The current account deficit is expected to widen to $20.6 billion this year due to sustained acceleration of goods imports alongside moderation of goods exports.

BSP forecasts goods imports to grow by four percent this year, and three percent in 2023, lower than previous projections of seven percent this year and six percent in 2023 amid softening of global demand, persistent supply bottlenecks, and the rise in input costs.

As for services exports and imports, the BSP revised its forecasts to 14 percent both for 2022, from previous forecasts of 11 percent and 13 percent last June.

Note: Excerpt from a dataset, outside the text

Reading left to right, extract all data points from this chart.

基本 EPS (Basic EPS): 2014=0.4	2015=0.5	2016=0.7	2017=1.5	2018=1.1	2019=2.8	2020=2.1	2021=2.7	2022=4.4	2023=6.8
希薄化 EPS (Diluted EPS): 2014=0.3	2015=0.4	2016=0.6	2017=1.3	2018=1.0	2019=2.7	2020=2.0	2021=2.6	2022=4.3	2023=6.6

The BSP said the revised growth is based on stronger-than-expected recovery in travel receipts and BPO revenues in the first half of 2022. Services exports, meantime, is expected to grow by 12 percent in 2023, while services imports at eight percent.

Under BOP, the BSP also expects financial account to register net inflows at $11.1 billion for this year and $16.5 billion in 2023. The financial account consists of direct investments, portfolio investments and other forms of investment.

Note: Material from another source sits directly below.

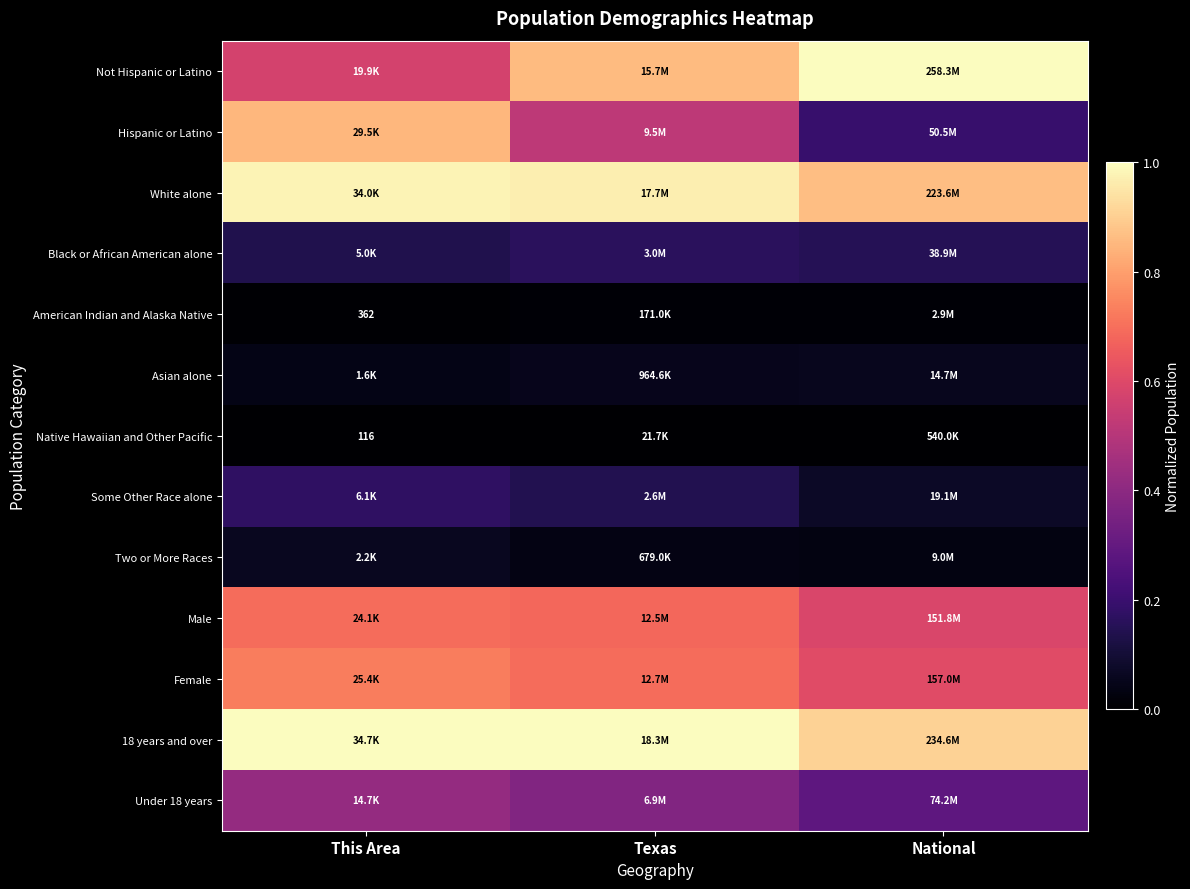

List the series in order of their peak value, lowest first.

Native Hawaiian and Other Pacific, American Indian and Alaska Native, Asian alone, Two or More Races, Black or African American alone, Some Other Race alone, Under 18 years, Male, Female, Hispanic or Latino, White alone, Not Hispanic or Latino, 18 years and over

The BSP said the key drivers are the sustained uptrend of non-resident foreign direct investments (FDI) inflows of $10.5 billion and foreign portfolio inflows of $4.5 billion this year. Next year, FDIs are expected to increase to $12.5 billion while hot money inflows could grow to $6.7 billion.

Alegre said the financial account posted net inflows despite external risks in the first six months of the year. The financial account stood at $7.2 billion as of end-June.